Top of TEXT FOR ANALYSIS

IMG_SIZE = (224, 224)
BATCH_SIZE = 32

train_rn_pretrained_ = ImageDataGenerator(
    preprocessing_function=preprocess_input
)

val_rn_pretrained_ = ImageDataGenerator(
    preprocessing_function=preprocess_input
)

test_rn_pretrained_ = ImageDataGenerator(
    preprocessing_function=preprocess_input
)

train_rn_pretrained = train_rn_pretrained_.flow_from_dataframe(
    dataframe=train_df,
    x_col="filepath",
    y_col="label",
    target_size=IMG_SIZE,
    color_mode="rgb",
    batch_size=BATCH_SIZE,
    class_mode="categorical",
    shuffle=True
)

val_rn_pretrained = val_rn_pretrained_.flow_from_dataframe(
    dataframe=val_df,
    x_col="filepath",
    y_col="label",
    target_size=IMG_SIZE,
    color_mode="rgb",
    batch_size=BATCH_SIZE,
    class_mode="categorical",
    shuffle=False
)

test_rn_pretrained = test_rn_pretrained_.flow_from_dataframe(
    dataframe=test_df,
    x_col="filepath",
    y_col="label",
    target_size=IMG_SIZE,
    color_mode="rgb",
    batch_size=BATCH_SIZE,
    class_mode="categorical",
    shuffle=False
)


#### 4.2.2 Create the model

In [None]:
from tensorflow.keras.applications import ResNet50
from tensorflow.keras import layers, models

## pretrained base
base_model = ResNet50(
    weights='imagenet',
    include_top=False,
    input_shape=(224, 224, 3)
)
base_model.trainable = False   # Freeze weights

## attach head
model_rn_pt = models.Sequential([

    layers.RandomFlip("horizontal"), # data augmentation
    layers.RandomRotation(0.1),

    base_model,
    layers.GlobalAveragePooling2D(),
    layers.Dense(5, activation='softmax')
])

#### 4.2.3 Train the model

In [None]:
## Compile model
model_rn_pt.compile(
    optimizer=Adam(1e-3),
    loss='categorical_crossentropy',
    metrics=['accuracy']
)

## Train model
timer_rn_pt = ConvergenceTimer() # keep track of training time

history_rn_pt = model_rn_pt.fit(
    train_rn_pretrained,
    validation_data=val_rn_pretrained,
    epochs=25,
    callbacks=[checkpoint, early_stopping, timer_rn_pt],
    verbose=2
)

#### 4.2.4 Visualizing the loss and accuracy for the validation set

In [None]:
# Loss
plt.plot(history_rn_pt.history['loss'], label='train_loss')

Bottom of TEXT FOR ANALYSIS
Top of STUDY MATERIAL

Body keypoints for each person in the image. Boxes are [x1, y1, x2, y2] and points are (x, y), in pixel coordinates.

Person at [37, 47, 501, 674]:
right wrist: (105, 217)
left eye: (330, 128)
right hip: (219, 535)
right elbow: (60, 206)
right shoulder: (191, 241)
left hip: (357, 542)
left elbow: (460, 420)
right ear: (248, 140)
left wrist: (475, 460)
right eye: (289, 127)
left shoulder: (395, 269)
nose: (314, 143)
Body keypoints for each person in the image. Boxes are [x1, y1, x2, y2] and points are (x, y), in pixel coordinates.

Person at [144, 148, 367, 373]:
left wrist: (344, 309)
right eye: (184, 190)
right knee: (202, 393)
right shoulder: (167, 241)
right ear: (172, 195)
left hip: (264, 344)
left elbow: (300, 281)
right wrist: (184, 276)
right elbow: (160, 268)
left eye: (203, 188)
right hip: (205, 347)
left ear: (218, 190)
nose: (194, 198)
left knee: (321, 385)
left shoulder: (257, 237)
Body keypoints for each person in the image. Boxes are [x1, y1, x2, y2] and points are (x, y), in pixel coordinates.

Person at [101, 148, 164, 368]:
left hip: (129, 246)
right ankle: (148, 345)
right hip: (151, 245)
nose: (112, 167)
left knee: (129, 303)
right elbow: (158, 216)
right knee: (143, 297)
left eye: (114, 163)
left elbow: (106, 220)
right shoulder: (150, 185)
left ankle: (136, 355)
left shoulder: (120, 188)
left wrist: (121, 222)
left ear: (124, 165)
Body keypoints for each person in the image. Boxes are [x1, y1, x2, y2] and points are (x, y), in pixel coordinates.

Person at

Bottom of STUDY MATERIAL
Top of STUDY MATERIAL

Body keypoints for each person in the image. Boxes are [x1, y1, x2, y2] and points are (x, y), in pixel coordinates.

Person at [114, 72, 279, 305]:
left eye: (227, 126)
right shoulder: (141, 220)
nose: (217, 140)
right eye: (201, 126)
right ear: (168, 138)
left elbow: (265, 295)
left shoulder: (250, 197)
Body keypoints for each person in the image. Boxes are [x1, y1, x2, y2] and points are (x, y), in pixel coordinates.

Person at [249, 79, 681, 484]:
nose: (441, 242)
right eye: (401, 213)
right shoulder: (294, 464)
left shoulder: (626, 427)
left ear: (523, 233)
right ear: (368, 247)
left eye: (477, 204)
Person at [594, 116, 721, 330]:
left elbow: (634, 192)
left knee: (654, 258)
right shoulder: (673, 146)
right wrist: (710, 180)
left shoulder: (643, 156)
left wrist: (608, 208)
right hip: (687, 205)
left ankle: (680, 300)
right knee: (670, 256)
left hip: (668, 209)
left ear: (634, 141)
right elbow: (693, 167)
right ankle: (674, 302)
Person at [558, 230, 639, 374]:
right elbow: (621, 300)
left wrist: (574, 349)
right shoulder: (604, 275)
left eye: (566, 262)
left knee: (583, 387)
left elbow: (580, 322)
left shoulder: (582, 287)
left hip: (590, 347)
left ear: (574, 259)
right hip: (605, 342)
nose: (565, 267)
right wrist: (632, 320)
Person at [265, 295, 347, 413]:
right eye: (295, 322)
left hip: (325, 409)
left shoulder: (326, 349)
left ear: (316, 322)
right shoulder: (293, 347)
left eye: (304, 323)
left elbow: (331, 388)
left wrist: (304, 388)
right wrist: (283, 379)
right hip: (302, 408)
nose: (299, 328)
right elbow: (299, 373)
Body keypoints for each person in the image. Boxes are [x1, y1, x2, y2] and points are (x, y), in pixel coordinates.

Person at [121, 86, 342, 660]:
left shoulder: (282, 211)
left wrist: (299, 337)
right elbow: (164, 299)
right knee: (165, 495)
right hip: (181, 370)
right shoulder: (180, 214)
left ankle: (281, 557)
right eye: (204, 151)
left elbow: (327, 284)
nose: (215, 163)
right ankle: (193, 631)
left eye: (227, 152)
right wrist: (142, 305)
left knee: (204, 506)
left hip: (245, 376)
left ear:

Bottom of STUDY MATERIAL

§ EXERCISE
In the ResNet50 training code, what number of epochs is passed to the fit call? The rows have no connection to the ResNet50 training code.

§ ANSWER
25 epochs.